Reading passage:
Segment Open
That’s irrelevant, anyway. What matters is that Diesen, an affable, unfailingly polite man and an ultra-sharp scholar, is aligned with the rarified cream of the crop who is asking the questions that really matter; among them, whether we are heading towards a Eurasian-Westphalian world order.

Apart from a meticulous deconstruction of the proxy war in Ukraine that devastatingly debunks, with proven facts, the official NATOstan narrative, Diesen offers a concise, easily accessible mini-history of how we got here.

He starts to make the case harking back to the Silk Roads: “The Silk Road was an early model of globalization, although it did not result in a common world order as the civilizations of the world were primarily connected to nomadic intermediaries.”

The demise of the Heartland-based Silk Road, actually roads, was caused by the rise of the thalassocratic European powers reconnecting the world in a different way. Yet the hegemony of the collective West could only be fully achieved by applying Divide and Rule across Eurasia.

We did not in fact had “five centuries of western dominance”, according to Diesen: it was more like three, or even two (see, for instance, the work of Andre Gunder Frank). In a historical Long View that barely registers.

What is indeed The Big Picture now is that “the unique world order” produced by controlling “the vast Eurasian continent from the maritime periphery is coming to an end”.

Mackinder is hit by a train

Diesen hits the nail on the head when it comes to the Russia-China strategic partnership – on which the overwhelmingly majority of European intellectuals is clueless (a crucial exception is French historian, demographer and anthropologist Emmanuel Todd, whose latest book I analyzed here.)

With a lovely on the road formulation, Diesen shows how “Russia can be considered the successor of the Mongolian nomads as the last custodian of the Eurasian land corridor”, while China revives the Ancient Silk Roads “with economic connectivity”. In consequence, “a powerful Eurasian gravitational pull is thus reorganizing the supercontinent and the wider world.”

Poviding context, Diesen needs to engage in an obligatory detour to the basics of the Great Game between the Russian and British empires. What stands out is how Moscow already was pivoting to Asia all the way to the late 19th century, when Russian Finance Minister Sergei Witte started to develop a groundbreaking road map for a Eurasia political economy, “borrowing from Alexander Hamilton and Friedrich List.”

Witte “wanted to end Russia’s role as an exporter of natural resources to Europe as it resembled ‘the relations of colonial countries with their metropolises’”.

And that implies going back to Dostoyevsky, who argued that “Russians are as much Asiatics as European. The mistake of our policy for the past two centuries has been to make the people of Europe believe that we are true Europeans (…) It will be better for us to seek alliances with the Asiatics.” Dostoyevsky meets Putin-Xi.

Diesen also needs to go through the obligatory references to Mackinder’s “heartland” obsession – which is the basis of all Anglo-American geopolitics for the past hundred and twenty years.

Mackinder was spooked by railway development – especially the Trans-Siberian by the Russians – as it enabled Moscow to “emulate the nomadic skills of the Scythians, Huns and Mongols” that were essential to control most of Eurasia.

Mackinder was particularly focused on railways acting “chiefly as feeders to ocean-going commerce”. Ergo, being a thalassocratic power was not enough: “The heartland is the region to which under modern conditions, sea power can be refused access.”

And that’s what leads to the Rosetta Stone of Anglo-American geopolitics: to “prevent the emergence of a hegemon or a group of states capable of dominating Europe and Eurasia that could threaten the dominant maritime power.”

That explains everything from WWI and WWII to the permanent NATO obsession in preventing a solid rapprochement between Germany and Russia, by any means necessary.
Segment Closed
Excerpted records:
Segment Open
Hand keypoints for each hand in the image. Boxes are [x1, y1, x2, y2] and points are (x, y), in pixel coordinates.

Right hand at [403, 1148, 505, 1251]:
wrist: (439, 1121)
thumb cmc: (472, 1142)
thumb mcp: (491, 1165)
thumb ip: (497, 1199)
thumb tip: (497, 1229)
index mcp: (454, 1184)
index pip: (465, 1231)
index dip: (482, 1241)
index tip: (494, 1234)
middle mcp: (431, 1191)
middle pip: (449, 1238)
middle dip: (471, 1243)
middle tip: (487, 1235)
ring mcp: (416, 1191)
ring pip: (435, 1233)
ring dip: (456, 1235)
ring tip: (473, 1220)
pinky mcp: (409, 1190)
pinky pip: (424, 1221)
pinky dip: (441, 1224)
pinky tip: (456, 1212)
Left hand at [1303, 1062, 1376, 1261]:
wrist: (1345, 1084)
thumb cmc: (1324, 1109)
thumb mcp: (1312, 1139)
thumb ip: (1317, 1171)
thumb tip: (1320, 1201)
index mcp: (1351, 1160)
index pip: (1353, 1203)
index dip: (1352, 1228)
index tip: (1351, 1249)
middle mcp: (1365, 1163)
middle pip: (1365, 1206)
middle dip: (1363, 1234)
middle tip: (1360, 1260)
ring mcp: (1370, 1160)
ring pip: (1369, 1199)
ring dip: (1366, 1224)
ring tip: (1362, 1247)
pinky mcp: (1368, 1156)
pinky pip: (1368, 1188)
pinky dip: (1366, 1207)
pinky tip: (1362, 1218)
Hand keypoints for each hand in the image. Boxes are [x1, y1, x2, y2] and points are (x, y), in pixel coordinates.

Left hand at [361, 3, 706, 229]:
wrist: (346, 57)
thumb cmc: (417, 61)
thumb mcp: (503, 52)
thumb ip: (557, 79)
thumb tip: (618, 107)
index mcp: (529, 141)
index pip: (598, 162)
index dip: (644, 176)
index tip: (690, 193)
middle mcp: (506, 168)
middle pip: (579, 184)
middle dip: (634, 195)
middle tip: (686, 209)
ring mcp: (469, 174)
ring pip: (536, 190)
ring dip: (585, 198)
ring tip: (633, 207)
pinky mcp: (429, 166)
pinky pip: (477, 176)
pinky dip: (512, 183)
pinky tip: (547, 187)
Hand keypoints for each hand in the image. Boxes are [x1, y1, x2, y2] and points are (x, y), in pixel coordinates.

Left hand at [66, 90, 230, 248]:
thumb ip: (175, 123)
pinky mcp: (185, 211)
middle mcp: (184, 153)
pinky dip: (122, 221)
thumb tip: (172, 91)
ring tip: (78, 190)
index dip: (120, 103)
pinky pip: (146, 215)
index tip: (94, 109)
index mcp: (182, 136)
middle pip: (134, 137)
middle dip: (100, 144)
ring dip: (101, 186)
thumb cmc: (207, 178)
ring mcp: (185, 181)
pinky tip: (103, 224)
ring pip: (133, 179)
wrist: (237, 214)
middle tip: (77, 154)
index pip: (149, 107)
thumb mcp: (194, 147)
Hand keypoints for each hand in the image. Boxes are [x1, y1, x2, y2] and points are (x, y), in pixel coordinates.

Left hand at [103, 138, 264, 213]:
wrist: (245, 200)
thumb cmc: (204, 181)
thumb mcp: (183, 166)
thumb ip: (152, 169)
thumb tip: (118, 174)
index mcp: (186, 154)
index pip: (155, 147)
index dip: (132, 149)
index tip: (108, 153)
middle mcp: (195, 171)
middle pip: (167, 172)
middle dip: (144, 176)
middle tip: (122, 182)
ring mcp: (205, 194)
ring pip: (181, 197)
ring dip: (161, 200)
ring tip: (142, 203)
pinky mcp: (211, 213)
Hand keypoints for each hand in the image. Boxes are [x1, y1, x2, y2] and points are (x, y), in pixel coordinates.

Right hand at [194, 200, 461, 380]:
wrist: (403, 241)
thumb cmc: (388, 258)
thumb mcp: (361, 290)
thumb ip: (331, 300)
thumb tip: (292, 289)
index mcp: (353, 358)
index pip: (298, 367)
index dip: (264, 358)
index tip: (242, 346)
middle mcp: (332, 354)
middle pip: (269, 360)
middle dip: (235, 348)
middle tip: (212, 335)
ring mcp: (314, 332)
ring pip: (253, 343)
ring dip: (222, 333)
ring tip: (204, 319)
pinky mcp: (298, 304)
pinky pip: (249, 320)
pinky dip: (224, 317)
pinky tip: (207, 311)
Segment Closed
Description of the task:
In the passage on Eurasian geopolitics, which Russian Finance Minister, please, began developing a road map for a Eurasia political economy in the late 19th century?

Result:
Sergei Witte